Sin tratarse de polos opuestos, Juan Cruz plantea, más pragmática, centrarse en lo que necesita el cliente y saber adaptarse: "Hoy en día la tendencia es a abrir un local que no tenga una especificación clara de lo que es". Saber adaptarse a los tiempos complejos que corren y ser capaces que moverse con rapidez.
Caso singular, el Mesón O Queixo. Manoli cuenta su aventura y como casi sin querer, se acaba montando un local de historia y referencia.
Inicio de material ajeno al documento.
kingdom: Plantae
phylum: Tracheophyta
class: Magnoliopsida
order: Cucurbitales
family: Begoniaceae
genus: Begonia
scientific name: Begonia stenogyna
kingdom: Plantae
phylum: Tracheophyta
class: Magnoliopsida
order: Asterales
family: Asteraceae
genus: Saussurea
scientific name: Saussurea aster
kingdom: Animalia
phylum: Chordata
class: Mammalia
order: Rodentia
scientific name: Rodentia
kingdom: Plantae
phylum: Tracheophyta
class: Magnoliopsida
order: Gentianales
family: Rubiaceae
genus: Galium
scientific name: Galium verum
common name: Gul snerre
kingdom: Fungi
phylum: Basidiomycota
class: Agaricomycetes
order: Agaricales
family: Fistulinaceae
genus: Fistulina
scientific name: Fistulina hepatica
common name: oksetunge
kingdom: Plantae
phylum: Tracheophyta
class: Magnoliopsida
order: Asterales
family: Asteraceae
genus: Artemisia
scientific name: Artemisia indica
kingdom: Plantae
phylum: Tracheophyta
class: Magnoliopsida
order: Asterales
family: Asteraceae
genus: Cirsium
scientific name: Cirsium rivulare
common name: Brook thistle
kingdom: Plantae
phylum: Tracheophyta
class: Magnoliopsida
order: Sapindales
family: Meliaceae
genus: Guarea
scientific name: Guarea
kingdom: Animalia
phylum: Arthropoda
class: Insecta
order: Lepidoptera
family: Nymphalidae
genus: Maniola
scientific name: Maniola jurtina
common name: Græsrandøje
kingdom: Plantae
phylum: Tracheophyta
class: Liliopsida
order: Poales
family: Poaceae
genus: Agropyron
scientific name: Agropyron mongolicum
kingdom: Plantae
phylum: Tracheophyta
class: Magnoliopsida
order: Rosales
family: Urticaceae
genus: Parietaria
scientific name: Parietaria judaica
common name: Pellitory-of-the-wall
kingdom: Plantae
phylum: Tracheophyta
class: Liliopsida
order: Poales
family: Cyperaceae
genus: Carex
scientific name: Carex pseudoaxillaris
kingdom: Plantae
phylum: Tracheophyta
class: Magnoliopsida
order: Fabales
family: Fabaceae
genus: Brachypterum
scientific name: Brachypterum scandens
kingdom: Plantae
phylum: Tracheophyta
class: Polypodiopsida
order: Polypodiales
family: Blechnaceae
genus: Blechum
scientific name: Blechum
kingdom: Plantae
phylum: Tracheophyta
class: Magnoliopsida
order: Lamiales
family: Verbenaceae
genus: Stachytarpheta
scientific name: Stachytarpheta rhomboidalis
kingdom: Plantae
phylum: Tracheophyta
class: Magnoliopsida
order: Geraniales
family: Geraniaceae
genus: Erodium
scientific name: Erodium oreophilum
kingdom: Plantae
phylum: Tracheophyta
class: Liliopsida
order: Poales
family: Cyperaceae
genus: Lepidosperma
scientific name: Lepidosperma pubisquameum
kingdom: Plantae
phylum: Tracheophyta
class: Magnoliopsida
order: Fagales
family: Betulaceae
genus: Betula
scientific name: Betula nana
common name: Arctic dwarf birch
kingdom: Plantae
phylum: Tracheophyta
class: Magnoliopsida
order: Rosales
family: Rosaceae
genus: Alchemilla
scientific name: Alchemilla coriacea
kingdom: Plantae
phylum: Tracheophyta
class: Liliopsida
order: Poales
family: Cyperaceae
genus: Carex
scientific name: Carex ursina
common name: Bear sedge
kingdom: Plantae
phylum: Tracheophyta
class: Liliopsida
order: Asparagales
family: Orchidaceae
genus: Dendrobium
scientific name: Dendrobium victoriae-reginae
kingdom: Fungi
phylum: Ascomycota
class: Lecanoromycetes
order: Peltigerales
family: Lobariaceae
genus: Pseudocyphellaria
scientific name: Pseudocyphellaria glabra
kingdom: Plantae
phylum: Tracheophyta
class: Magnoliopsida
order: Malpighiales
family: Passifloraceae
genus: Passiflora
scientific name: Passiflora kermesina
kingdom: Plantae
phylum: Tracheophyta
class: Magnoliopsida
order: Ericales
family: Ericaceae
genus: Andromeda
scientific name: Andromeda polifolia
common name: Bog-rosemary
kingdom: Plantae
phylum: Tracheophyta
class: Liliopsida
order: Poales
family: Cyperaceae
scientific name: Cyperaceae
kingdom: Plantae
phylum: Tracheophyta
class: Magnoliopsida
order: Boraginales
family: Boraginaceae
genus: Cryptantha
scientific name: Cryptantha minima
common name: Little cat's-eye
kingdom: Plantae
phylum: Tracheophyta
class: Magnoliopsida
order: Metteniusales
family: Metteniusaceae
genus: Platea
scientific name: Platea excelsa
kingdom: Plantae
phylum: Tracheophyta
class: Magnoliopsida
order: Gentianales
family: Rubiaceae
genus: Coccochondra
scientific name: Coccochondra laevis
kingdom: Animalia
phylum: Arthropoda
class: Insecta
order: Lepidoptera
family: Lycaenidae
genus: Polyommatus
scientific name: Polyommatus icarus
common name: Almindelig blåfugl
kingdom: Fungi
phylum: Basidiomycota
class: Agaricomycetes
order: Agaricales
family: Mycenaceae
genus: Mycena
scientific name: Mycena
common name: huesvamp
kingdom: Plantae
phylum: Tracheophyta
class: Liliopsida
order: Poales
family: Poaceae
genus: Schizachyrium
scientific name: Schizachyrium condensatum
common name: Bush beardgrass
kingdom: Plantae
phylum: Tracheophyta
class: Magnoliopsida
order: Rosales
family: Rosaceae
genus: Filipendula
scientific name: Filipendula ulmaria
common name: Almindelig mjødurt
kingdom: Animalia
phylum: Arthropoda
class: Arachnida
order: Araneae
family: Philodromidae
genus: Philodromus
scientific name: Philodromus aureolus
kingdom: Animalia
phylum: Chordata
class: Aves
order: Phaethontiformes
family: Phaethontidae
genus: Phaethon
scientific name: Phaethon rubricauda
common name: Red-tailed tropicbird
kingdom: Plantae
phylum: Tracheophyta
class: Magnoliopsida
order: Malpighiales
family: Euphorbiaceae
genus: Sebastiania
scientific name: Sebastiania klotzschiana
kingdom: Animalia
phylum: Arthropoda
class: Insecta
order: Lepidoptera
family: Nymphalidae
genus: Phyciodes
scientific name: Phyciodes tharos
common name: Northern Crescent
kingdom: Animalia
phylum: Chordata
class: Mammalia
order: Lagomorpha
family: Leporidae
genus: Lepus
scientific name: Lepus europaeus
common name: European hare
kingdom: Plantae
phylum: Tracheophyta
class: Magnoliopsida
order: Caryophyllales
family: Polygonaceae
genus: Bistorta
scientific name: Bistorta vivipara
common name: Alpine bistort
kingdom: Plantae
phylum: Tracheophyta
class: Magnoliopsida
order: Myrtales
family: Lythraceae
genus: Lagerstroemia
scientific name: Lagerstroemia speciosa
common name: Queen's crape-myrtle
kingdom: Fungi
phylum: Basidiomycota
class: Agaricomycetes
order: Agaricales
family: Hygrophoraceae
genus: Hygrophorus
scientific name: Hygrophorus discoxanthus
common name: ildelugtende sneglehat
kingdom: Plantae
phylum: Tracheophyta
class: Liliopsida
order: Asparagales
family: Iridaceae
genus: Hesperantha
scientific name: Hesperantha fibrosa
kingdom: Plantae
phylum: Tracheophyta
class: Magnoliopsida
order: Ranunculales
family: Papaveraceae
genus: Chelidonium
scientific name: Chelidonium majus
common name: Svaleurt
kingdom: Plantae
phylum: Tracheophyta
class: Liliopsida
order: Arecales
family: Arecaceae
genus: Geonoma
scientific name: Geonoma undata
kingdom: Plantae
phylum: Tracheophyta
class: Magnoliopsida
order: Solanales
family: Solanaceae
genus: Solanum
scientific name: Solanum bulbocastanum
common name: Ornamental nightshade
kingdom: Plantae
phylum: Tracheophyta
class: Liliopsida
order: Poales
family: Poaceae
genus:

Más allá de lo que ha conseguido granjearse, Manoli resalta el valor de la experiencia que ha llegado a alcanzar tras tantos años: amistades que se mantienen, amistades que surgen, o bien algunas que dejan de serlo por diversas razones vitales. "La clientela fija, a veces se vuelven repugnantes. ¡O soy yo el repugnante, no lo se!" Añade en tono reflexivo y jocoso.
Manoli reflexiona con el punto clave: combinar la oferta que el casco antiguo ofrece, con una serie de productos tradicionales que son inmejorables y no precisan de mayores afeites. "Ahora hay mucha innovación, mucha degustación. Yo soy clásico, soy de los antiguos. Me gusta el caldo caldo, los callos callos, y la empanada empanada. No hay que disfrazar nada, porque el producto que tenemos aquí es tan bueno que no merece la pena disfrazarlo con salsas y con nada." En efecto, poco más hay que agregar. Buen provecho.